6/10
Overblown De Mille malarkey, but Stewart & Wilde are great
10 June 2005
Most everything that needs to be said about this film has been said: that it is typical Cecil B. De Mille hokum, that it is wondrously undeserving of the Best Picture Oscar it nabbed for 1952, that it manages to capture a world that doesn't exist anymore, etc., etc. And a great deal has been said about James Stewart's fine understated performance in perpetual clown makeup. Charlton Heston has been a fine, sometimes brilliant actor, but here he was very early in his career and hadn't quite worked out the use of nuance in the tough leading man role, and in the nuance department, not many people compete with Jimmy Stewart. Stewart makes every moment real, even though his character takes some suspension of disbelief. (Years in the circus without ever taking off his makeup and he has aroused neither suspicion nor terminal eczema?) But seeing this thing again after many years, I was quite surprised to see how Cornel Wilde absolutely leaps off the screen. Though I've long been a fan of his, nothing prepared me for the charisma that he radiated in every frame. He's not the actor Stewart is -- maybe not even that Heston is -- but if he had been an unknown when he made this film, it would have made him a star the way "Thelma and Louise" made Brad Pitt a star.
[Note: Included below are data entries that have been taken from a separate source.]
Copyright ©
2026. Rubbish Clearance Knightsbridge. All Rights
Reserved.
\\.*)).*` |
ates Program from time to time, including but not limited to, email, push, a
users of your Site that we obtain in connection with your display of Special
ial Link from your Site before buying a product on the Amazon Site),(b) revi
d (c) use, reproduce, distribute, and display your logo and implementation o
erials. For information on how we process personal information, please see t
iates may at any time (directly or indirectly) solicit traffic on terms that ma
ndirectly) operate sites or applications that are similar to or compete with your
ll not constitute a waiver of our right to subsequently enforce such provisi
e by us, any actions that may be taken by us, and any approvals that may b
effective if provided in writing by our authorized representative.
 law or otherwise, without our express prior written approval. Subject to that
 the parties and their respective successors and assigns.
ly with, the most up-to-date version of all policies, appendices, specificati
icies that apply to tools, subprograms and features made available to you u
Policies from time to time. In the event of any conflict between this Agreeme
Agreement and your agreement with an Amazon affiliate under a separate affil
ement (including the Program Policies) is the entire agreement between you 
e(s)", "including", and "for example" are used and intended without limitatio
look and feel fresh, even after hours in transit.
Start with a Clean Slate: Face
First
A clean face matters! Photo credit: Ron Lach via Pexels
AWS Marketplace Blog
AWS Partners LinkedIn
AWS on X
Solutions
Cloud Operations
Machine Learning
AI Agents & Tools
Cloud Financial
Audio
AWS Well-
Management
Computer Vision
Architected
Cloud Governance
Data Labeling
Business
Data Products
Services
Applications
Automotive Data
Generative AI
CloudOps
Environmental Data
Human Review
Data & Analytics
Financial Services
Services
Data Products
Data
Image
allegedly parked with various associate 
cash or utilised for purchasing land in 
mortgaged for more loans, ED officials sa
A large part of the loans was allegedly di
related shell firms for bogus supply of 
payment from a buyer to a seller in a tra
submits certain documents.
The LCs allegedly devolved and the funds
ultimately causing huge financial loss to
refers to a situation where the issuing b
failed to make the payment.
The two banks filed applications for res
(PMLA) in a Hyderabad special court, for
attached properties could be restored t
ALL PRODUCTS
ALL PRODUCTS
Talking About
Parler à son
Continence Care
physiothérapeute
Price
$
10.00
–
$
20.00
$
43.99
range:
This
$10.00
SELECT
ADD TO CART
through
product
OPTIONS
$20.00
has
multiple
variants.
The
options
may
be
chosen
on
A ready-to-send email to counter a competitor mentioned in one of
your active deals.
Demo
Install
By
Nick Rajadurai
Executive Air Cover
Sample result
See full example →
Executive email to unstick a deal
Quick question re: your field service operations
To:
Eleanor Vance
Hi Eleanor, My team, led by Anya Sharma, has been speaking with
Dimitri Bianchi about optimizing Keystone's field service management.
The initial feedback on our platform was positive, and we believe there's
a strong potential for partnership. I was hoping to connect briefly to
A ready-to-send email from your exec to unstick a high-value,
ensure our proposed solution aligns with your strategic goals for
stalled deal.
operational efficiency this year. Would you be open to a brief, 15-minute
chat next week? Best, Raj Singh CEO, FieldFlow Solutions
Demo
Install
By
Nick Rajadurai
Though some have quibbled with his accent, apparently not aware that Wilde was fluent in French, German, Hungarian, and several other European languages, it is the sheer dazzling quality of his presence that is now for me the most memorable part of this movie. As the movie started, I was surprised to realize that Wilde has top billing among the male actors. But moments after his entrance, I realized why.